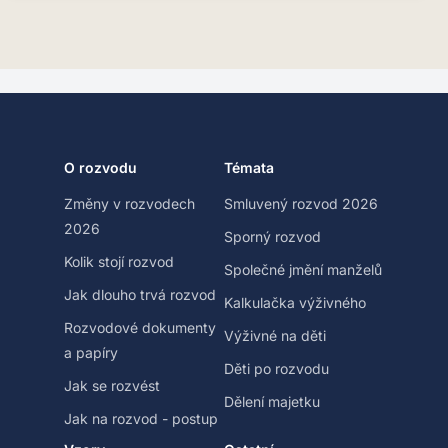
O rozvodu
Témata
Změny v rozvodech
Smluvený rozvod 2026
2026
Sporný rozvod
Kolik stojí rozvod
Společné jmění manželů
Jak dlouho trvá rozvod
Kalkulačka výživného
Rozvodové dokumenty
Výživné na děti
a papíry
Děti po rozvodu
Jak se rozvést
Dělení majetku
Jak na rozvod - postup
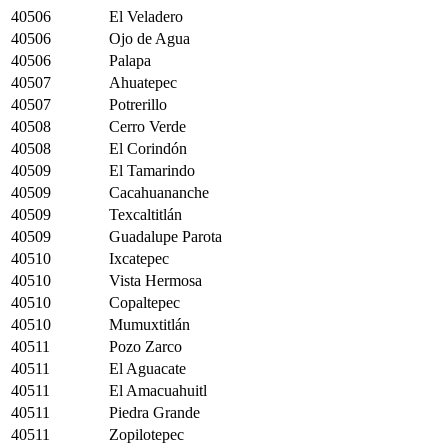
40506
El Veladero
40506
Ojo de Agua
40506
Palapa
40507
Ahuatepec
40507
Potrerillo
40508
Cerro Verde
40508
El Corindón
40509
El Tamarindo
40509
Cacahuananche
40509
Texcaltitlán
40509
Guadalupe Parota
40510
Ixcatepec
40510
Vista Hermosa
40510
Copaltepec
40510
Mumuxtitlán
40511
Pozo Zarco
40511
El Aguacate
40511
El Amacuahuitl
40511
Piedra Grande
40511
Zopilotepec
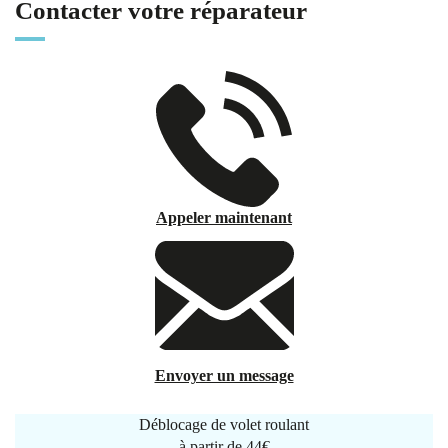
Contacter votre réparateur
Appeler maintenant
Envoyer un message
Déblocage de volet roulant
à partir de
44€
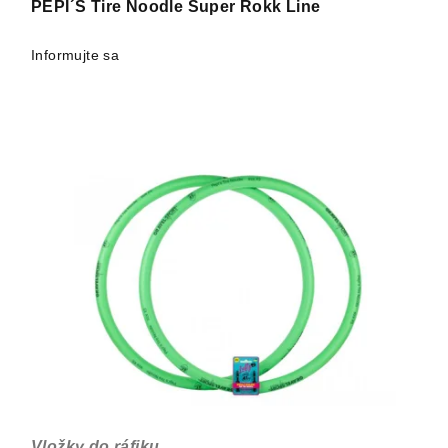
PEPI´S Tire Noodle Super Rokk Line
Informujte sa
Vložky do ráfiku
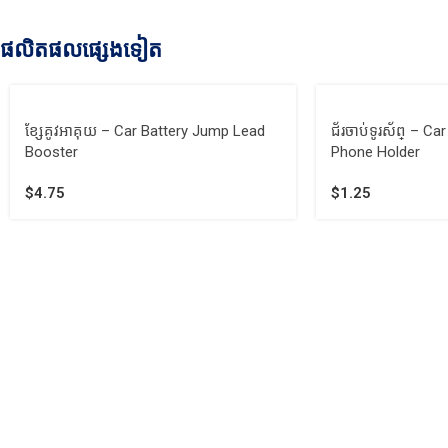
ផលិតផលផ្សេងទៀត
ខ្សែគូវអាគុយ​ – Car Battery Jump Lead
ជ័រចាប់ទូរស័ព្ – C
Booster
Phone Holder
$
4.75
$
1.25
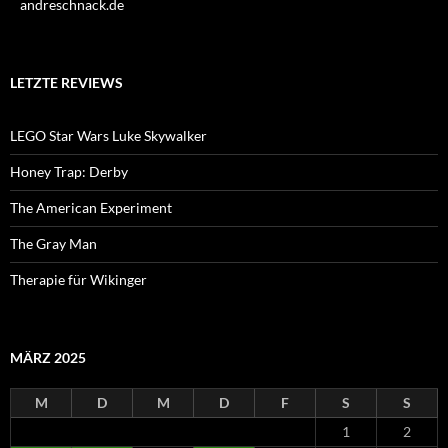
andreschnack.de
LETZTE REVIEWS
LEGO Star Wars Luke Skywalker
Honey Trap: Derby
The American Experiment
The Gray Man
Therapie für Wikinger
MÄRZ 2025
M
D
M
D
F
S
S
1
2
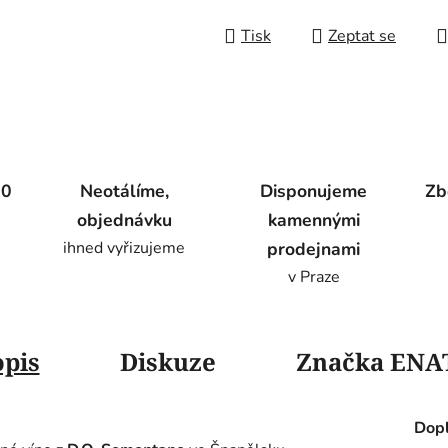
Tisk
Zeptat se
00
Neotálíme,
Disponujeme
Zb
objednávku
kamennými
ihned vyřizujeme
prodejnami
v Praze
opis
Diskuze
Značka
ENA
Dopl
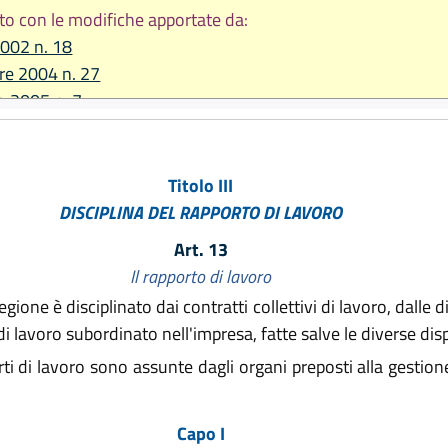
to con le modifiche apportate da:
2002 n. 18
re 2004 n. 27
io 2005 n. 7
2006 n. 7
Titolo III
DISCIPLINA DEL RAPPORTO DI LAVORO
Art. 13
Il rapporto di lavoro
ione è disciplinato dai contratti collettivi di lavoro, dalle disp
 di lavoro subordinato nell'impresa, fatte salve le diverse disp
ti di lavoro sono assunte dagli organi preposti alla gestione
Capo I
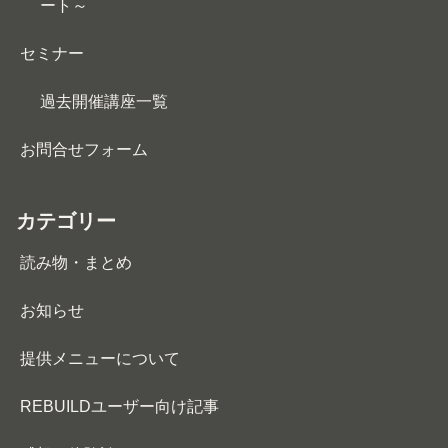
ート～
セミナー
過去開催講座一覧
お問合せフォーム
カテゴリー
読み物・まとめ
お知らせ
提供メニューについて
REBUILDユーザー向け記事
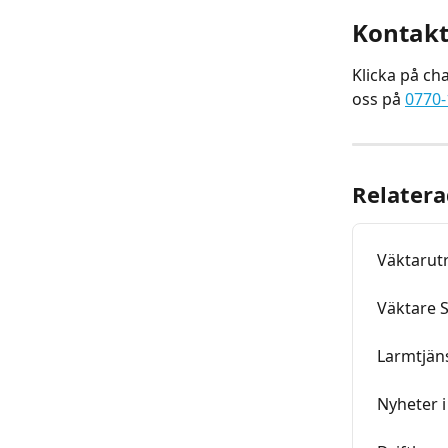
Kontakta
Klicka på chat
oss på 
0770
Relatera
Väktarut
Väktare 
Larmtjän
Nyheter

· · · ·

■ Assignment
The lines from the one containing "Phone Holder" through the last line of the entries are to be copied exactly, both ends included, and the pictures are to be omitted.

■ Written response
Phone Holder
$
4.75
$
1.25
andreschnack.de
LETZTE REVIEWS
LEGO Star Wars Luke Skywalker
Honey Trap: Derby
The American Experiment
The Gray Man
Therapie für Wikinger
MÄRZ 2025
M
D
M
D
F
S
S
1
2
Tisk
Zeptat se
00
Neotálíme,
Disponujeme
Zb
objednávku
kamennými
ihned vyřizujeme
prodejnami
v Praze
opis
Diskuze
Značka
ENA
Dopl
to con le modifiche apportate da:
2002 n. 18
re 2004 n. 27
io 2005 n. 7
2006 n. 7
Titolo III
DISCIPLINA DEL RAPPORTO DI LAVORO
Art. 13
Il rapporto di lavoro
ione è disciplinato dai contratti collettivi di lavoro, dalle disp
 di lavoro subordinato nell'impresa, fatte salve le diverse disp
ti di lavoro sono assunte dagli organi preposti alla gestione
Capo I
ート～
セミナー
過去開催講座一覧
お問合せフォーム
カテゴリー
読み物・まとめ
お知らせ
提供メニューについて
REBUILDユーザー向け記事
Kontakta
Klicka på chat
oss på 
0770
Relatera
Väktarut
Väktare 
Larmtjän
Nyheter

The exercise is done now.